- **EXERCISE AIM**: Only one stretch of the records below is wanted: the lines from the one holding "studierendensekretariat@hs-flensburg.de" through the one holding "Rechtliches". Return it exactly, both ends included.

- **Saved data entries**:
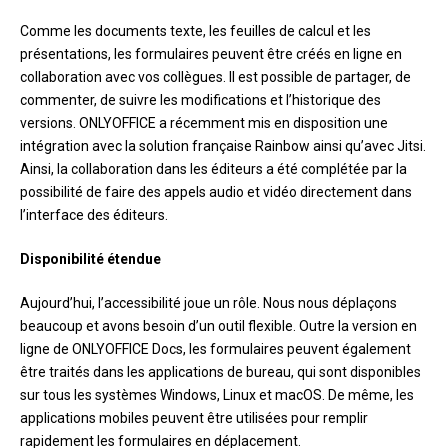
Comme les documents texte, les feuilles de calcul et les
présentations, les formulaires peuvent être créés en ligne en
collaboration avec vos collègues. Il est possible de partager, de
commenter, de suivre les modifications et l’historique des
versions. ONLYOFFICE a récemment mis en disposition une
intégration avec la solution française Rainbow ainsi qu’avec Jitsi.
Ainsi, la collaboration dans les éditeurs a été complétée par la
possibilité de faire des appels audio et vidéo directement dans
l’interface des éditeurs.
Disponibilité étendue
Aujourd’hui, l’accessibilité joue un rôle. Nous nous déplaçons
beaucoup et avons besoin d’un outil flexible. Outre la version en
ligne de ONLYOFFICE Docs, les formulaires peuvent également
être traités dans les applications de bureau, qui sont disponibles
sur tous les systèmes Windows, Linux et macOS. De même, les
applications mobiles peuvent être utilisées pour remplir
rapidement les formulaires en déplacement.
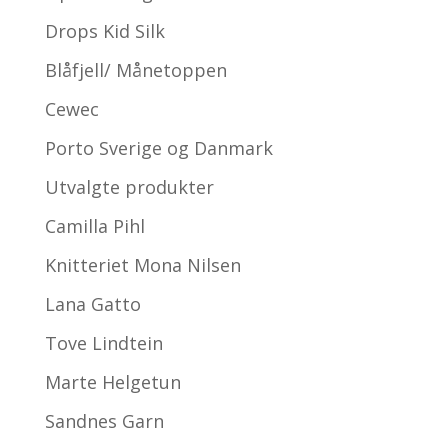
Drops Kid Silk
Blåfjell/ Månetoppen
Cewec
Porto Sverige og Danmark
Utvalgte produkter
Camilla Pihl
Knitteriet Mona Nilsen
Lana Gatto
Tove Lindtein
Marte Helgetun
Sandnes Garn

--

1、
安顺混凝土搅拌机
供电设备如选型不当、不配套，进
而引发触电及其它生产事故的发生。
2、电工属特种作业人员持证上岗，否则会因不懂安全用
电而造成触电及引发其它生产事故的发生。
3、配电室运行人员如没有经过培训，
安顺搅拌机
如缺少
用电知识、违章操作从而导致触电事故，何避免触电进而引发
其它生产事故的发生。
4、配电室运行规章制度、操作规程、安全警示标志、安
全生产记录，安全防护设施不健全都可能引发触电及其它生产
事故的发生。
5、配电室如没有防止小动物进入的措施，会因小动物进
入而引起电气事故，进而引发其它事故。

---

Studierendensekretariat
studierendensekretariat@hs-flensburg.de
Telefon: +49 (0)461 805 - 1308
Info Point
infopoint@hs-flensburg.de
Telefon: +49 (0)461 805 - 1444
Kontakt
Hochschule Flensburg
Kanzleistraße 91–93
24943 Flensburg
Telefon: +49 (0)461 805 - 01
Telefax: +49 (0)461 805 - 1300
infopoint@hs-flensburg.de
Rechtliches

- **TASK SOLUTION**:
studierendensekretariat@hs-flensburg.de
Telefon: +49 (0)461 805 - 1308
Info Point
infopoint@hs-flensburg.de
Telefon: +49 (0)461 805 - 1444
Kontakt
Hochschule Flensburg
Kanzleistraße 91–93
24943 Flensburg
Telefon: +49 (0)461 805 - 01
Telefax: +49 (0)461 805 - 1300
infopoint@hs-flensburg.de
Rechtliches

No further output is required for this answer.